**What is being asked**
Extend the passage on metastatic Ewing sarcoma, picking up right after its final sentence.

Metastatic Ewing Sarcoma

ES has a strong potential to metastasize. In the SEER study, 26% to 28%
of patients presented with distant
macrometastasis.17 More than 10%
of patients present with multiple
bone metastases at initial diagnosis.10
Although metastases in the lungs,
bone, bone marrow, or a combination thereof are detectable in approximately 25% of patients, metastases
to lymph nodes, the liver, and the
brain are rare.17,66
Despite advances in the treatment
of localized ES, the prognosis for patients with detectable metastatic disease remains poorer than apparently
localized disease.17,67 Standard chemotherapy combined with adequate
local control measures applied to primary and metastatic sites may result
in complete or partial responses;

however, the 8-year event-free survival is approximately 20%, and the

overall cure rate is 14% to 28%.67 A
cure rate of 32% was reported for
patients with lung/pleural metastases
only. A worse outcome was reported
without lung radiation than with it.

**Raw data**
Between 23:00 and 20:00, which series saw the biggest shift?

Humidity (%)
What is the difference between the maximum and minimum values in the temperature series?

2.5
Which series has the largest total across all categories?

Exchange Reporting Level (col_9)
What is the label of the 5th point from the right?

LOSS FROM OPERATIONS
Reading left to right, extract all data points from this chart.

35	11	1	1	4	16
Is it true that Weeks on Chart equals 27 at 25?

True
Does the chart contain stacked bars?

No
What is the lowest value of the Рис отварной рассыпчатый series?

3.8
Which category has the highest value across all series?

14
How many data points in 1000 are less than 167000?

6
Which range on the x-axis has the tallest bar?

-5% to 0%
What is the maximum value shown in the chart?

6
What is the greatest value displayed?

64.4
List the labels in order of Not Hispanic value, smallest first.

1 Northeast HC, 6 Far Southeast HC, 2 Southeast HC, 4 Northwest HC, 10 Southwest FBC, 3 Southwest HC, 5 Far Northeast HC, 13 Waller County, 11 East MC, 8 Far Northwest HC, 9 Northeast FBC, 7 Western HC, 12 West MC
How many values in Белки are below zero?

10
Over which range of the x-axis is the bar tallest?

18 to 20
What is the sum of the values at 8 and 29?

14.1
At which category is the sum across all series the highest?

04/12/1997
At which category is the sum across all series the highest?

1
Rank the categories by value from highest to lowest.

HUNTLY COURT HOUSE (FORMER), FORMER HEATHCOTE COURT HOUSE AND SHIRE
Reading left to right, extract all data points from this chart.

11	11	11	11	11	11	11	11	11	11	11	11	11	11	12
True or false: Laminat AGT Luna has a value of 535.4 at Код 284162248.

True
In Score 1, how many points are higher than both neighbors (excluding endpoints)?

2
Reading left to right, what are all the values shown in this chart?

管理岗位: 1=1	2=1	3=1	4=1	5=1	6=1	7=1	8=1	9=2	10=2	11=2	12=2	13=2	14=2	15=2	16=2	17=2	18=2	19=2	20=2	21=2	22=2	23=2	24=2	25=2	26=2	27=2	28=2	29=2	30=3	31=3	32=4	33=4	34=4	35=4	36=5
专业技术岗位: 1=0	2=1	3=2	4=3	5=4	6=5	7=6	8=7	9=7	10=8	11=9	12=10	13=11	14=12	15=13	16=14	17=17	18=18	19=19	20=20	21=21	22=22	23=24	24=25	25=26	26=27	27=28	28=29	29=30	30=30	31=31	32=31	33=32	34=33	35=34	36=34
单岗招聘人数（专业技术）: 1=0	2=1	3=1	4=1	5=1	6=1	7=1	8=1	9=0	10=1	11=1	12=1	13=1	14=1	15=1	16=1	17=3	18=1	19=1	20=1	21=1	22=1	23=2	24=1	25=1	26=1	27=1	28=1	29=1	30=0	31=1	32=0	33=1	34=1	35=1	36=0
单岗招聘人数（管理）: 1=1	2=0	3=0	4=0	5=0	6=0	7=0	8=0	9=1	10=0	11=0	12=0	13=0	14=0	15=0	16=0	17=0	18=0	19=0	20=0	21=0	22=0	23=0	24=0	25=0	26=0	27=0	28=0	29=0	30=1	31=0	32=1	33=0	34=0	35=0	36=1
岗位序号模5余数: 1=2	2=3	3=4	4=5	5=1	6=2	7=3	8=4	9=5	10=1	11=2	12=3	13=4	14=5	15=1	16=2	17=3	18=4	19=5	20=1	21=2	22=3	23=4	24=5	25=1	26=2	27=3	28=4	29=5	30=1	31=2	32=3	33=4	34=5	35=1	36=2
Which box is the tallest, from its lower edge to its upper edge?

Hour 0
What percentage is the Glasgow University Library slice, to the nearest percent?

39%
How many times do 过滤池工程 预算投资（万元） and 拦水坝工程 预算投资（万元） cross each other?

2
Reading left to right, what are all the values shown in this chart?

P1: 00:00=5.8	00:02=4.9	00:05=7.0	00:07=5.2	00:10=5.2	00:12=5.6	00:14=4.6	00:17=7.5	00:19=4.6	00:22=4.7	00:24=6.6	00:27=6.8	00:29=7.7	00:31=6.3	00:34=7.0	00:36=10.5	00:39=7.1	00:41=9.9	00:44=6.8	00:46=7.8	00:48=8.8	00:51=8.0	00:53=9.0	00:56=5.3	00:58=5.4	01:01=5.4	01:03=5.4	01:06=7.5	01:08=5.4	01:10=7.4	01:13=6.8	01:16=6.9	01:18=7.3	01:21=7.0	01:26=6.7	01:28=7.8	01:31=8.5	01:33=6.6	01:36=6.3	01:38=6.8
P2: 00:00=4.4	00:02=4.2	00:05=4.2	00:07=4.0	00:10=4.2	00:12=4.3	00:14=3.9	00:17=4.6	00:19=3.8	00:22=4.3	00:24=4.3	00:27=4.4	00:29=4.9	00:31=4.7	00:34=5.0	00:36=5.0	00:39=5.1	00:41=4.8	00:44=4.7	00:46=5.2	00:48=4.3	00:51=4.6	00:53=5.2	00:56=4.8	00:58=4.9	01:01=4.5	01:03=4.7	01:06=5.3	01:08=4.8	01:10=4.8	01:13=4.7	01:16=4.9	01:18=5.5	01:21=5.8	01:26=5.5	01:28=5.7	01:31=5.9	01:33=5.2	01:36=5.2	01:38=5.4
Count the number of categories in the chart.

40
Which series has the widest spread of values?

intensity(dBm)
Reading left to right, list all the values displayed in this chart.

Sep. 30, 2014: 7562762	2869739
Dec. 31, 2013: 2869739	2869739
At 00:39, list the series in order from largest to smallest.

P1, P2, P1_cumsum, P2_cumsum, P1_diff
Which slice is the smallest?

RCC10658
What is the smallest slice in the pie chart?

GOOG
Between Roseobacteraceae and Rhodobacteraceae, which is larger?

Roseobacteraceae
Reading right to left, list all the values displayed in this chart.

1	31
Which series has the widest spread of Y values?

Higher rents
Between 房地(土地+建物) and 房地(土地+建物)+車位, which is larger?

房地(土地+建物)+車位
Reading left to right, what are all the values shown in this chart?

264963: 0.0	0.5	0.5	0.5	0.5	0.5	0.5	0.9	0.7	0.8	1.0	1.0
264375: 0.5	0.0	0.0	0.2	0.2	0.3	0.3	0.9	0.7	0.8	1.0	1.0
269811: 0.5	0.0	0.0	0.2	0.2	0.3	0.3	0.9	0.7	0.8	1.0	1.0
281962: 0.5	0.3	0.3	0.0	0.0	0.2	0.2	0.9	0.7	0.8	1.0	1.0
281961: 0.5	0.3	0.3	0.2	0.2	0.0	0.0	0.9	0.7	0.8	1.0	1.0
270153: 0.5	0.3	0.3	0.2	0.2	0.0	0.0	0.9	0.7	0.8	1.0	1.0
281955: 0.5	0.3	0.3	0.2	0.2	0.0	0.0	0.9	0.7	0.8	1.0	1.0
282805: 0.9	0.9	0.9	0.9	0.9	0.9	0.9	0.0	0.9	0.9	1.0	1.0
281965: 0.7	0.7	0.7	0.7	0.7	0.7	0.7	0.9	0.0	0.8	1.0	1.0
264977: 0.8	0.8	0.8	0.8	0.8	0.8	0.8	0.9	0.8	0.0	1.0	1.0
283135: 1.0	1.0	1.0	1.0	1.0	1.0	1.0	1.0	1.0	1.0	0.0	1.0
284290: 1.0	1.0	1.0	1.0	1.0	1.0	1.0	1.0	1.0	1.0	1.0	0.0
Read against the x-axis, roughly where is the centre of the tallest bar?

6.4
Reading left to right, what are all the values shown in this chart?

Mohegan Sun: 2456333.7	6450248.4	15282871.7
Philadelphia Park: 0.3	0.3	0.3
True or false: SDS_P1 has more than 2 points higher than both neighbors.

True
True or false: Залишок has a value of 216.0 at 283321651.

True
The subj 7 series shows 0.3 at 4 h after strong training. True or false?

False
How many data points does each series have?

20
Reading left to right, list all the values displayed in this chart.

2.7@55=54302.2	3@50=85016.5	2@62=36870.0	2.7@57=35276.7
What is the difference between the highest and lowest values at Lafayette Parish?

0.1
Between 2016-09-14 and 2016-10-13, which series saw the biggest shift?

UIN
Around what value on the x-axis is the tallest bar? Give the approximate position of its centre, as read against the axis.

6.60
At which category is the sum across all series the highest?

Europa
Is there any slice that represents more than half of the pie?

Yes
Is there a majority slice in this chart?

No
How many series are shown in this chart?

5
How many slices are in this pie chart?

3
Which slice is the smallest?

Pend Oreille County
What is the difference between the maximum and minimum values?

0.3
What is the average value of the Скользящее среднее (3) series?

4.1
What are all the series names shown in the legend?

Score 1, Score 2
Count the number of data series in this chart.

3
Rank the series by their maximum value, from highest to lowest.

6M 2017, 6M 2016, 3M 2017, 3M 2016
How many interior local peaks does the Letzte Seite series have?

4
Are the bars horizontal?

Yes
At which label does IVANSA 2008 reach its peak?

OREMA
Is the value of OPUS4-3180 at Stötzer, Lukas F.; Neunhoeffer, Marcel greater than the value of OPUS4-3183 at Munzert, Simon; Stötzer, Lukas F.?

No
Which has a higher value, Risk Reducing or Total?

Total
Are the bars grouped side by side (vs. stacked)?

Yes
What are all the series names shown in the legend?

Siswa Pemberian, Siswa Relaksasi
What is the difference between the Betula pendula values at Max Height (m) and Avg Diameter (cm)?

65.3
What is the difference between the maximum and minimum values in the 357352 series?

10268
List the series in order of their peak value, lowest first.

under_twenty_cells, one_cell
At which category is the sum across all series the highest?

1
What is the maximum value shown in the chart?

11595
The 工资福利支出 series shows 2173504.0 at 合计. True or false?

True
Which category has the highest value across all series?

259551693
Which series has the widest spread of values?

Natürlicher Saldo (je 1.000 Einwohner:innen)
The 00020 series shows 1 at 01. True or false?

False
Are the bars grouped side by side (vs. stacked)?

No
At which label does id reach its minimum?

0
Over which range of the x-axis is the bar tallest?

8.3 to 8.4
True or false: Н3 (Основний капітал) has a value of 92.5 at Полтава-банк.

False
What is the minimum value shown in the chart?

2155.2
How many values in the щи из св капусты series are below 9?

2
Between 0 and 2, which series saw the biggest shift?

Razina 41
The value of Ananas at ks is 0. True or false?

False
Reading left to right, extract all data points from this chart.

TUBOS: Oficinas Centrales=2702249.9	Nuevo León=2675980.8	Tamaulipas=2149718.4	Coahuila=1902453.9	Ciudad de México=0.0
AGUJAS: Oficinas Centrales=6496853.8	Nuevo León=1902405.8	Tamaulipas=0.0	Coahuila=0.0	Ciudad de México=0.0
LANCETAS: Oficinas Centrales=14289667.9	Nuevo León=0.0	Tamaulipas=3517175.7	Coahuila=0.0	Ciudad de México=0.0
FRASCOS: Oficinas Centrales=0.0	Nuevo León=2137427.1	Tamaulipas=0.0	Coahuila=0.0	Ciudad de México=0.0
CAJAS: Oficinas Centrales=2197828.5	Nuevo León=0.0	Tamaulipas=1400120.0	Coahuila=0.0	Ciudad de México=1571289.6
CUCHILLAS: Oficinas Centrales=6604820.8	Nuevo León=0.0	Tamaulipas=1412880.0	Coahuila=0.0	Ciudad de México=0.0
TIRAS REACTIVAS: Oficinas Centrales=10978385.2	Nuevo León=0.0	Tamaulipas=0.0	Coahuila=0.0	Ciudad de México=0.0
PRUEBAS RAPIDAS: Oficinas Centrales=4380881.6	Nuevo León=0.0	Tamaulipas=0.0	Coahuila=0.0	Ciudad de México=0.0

**Output below**
Patients with only bone/bone marrow metastases were reported to
have an approximate 20% to 25%
cure rate. Patients with combined
lung and bone/bone marrow metastases had a cure rate of <15%.
RT to the primary tumor as well as
to the sites of metastatic disease
should be considered; however, this
modality may interfere with delivery
of chemotherapy if too much bone
marrow is included in the field. All
patients with pulmonary metastases
should undergo whole-lung radiation, even when complete resolution
of overt pulmonary metastatic disease has been achieved with chemotherapy. Radiation doses are modulated based on the amount of lung to
be radiated and on pulmonary function. Doses between 12 and 15 Gy
are generally used when the whole
lung is treated.
More intensive therapies, many of
which incorporate high-dose chemotherapy with or without total-body
irradiation in conjunction with stem
cell support, have not been found to
demonstrate consistent improvement
in event-free survival for patients
with recurrent or metastatic disease.65,67,68

Recurrent Ewing Sarcoma

The prognosis for patients with recurrent or progressive ES is poor;
5-year event-free survival and overall
survival following recurrence often
are <10%.13,42,43 Patients with both
local and distant recurrence have a
worse outcome than do those with
either local or distant recurrence.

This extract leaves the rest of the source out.